Indeed. Walker understands that a one-time giveback means little. The state's financial straits - a $3.6 billion budget shortfall over the next two years - did not come out of nowhere. They came largely from a half-century-long power imbalance between the unions and the politicians with whom they collectively bargain.
In the private sector, the capitalist knows that when he negotiates with the union, if he gives away the store, he loses his shirt. In the public sector, the politicians who approve any deal have none of their own money at stake. On the contrary, the more favorably they dispose of union demands, the more likely they are to be the beneficiary of union largess in the next election. It's the perfect cozy setup.
To redress these perverse incentives that benefit both negotiating parties at the expense of the taxpayer, Walker's bill would restrict future government-union negotiations to wages only. Excluded from negotiations would be benefits, the more easily hidden sweeteners that come due long after the politicians who negotiated them are gone. The bill would also require that unions be recertified every year and that dues be voluntary.
Recognizing this threat to union power, the Democratic Party is pouring money and fury into the fight. Fewer than 7 percent of private-sector workers are unionized. The Democrats' strength lies in government workers, who now constitute a majority of union members and provide massive support to the party. For them, Wisconsin represents a dangerous contagion.
Hence the import of the current moment - its blinding clarity. Here stand the Democrats, avatars of reactionary liberalism, desperately trying to hang on to the gains of their glory years - from unsustainable federal entitlements for the elderly enacted when life expectancy was 62 to the massive promissory notes issued to government unions when state coffers were full and no one was looking.
Obama's Democrats have become the party of no. Real cuts to the federal budget? No. Entitlement reform? No. Tax reform? No. Breaking the corrupt and fiscally unsustainable symbiosis between public-sector unions and state governments? Hell, no.

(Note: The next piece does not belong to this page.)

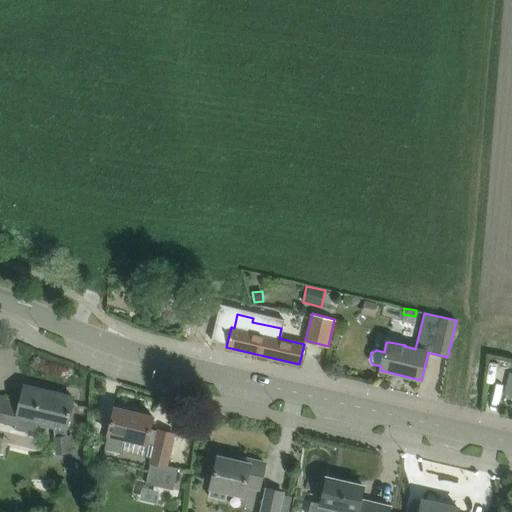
[(0,423),(15,428),(14,429),(33,433),(35,422),(53,427),(55,454),(74,452),(72,434),(67,435),(66,430),(68,417),(73,398),(24,386),(19,406),(1,401),(2,398),(0,397),(0,423)]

We have heard everyone - from Obama's own debt commission to the chairman of the Joint Chiefs of Staff - call the looming debt a mortal threat to the nation. We have watched Greece self-immolate. We can see the future. The only question has been: When will the country finally rouse itself?
Amazingly, the answer is: now. Led by famously progressive Wisconsin - Scott Walker at the state level and Budget Committee Chairman Paul Ryan at the congressional level - a new generation of Republicans has looked at the debt and is crossing the Rubicon. Recklessly principled, they are putting the question to the nation: Are we a serious people?